旅のプラズマ

これまで歩いてきた各地の、思い出深き街、懐かしき人々、心に残る言葉を書き綴る。その地の酒と食と人情に触れながら…。

浅田真央 涙の銀メダル

2010-02-26 17:15:53 | スポーツ

 

 日本国中の期待を一身に集めたオリンピックフィギュアスケートの浅田真央が、銀メダルを獲得した。オリンピック銀メダルといえば本人も国中の人も喜びに沸き、まさに「銀メダルに輝いた!」と報じられるべきだと思うが、本人のインタヴューは涙で言葉にならず、テレビの前のわれわれの顔も「輝いた!」という状況ではなかった。

 終わってしばらくして、娘が「可哀そう・・・金メダルでなければダメなんて・・・」とつぶやくのを聞いて、私もハッとして複雑な気持ちになった。
 ショートプログラムで史上初のトリプルアクセルを跳び、このフリーではそれを二度跳ぶ快挙を演じながら、インタヴューの彼女は悔しさに涙があふれ、話す言葉は声にならなかった。「トリプルアクセルを二回とんで、やることはやったが、全体として満足してない。悔しい・・・」と泣きじゃくった。

 私はショートプログラムで高得点をたたき出した後のインタヴューで、「しっかりと十分に練習してきたので、その通りにやりました」と晴れやかに語る彼女を見て、本当に素晴らしい子だ、とつくづく思っていた。練習をし尽くしその通りに自信を持ってやる・・・、そんな素晴らしいことがオリンピックという場で出来るとは・・・、しかも19歳の女の子だ。
 そして今日のフリーも、その通りにやって見事銀メダルに輝いたのだ!
 しかし彼女にとっては不満が残った。「しっかりと十分に練習してきた」のに小さいがミスを犯した。それは彼女には許されなかったのだろう。その悔しさが後から後から涙となって彼女を責めたのであろう。

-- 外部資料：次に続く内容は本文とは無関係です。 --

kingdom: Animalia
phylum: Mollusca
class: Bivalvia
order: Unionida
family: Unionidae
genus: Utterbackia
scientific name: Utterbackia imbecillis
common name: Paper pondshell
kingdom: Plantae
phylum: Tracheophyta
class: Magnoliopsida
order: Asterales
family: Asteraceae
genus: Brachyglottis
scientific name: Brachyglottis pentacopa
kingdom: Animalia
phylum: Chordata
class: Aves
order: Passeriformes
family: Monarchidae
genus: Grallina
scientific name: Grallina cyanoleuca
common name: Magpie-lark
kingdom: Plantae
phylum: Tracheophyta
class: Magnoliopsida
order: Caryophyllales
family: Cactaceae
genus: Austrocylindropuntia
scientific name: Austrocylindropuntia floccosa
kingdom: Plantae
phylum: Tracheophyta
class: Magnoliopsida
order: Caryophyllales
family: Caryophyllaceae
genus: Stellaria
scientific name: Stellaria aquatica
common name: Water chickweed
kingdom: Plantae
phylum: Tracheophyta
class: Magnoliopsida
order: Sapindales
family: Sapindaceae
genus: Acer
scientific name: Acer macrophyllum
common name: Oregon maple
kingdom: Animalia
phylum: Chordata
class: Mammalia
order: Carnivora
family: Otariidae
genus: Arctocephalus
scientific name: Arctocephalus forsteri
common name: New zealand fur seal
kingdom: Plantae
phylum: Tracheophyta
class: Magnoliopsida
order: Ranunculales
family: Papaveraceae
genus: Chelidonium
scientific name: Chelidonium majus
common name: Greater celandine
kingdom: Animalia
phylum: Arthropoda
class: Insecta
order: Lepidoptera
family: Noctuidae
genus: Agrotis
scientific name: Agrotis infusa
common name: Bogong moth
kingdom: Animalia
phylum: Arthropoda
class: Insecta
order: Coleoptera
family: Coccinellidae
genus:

 彼女のミスなど誰も責められない。逆に、彼女に学ぶべきは果てしなく大きい。それは彼女が、銀メダルという世界最高水準の演技が出来るようになるまで「しっかりと十分に練習を積み」、オリンピックという大舞台で、(小さいミスはあっても)「その通りにやった」ということだ。並の人間に出来ることではない。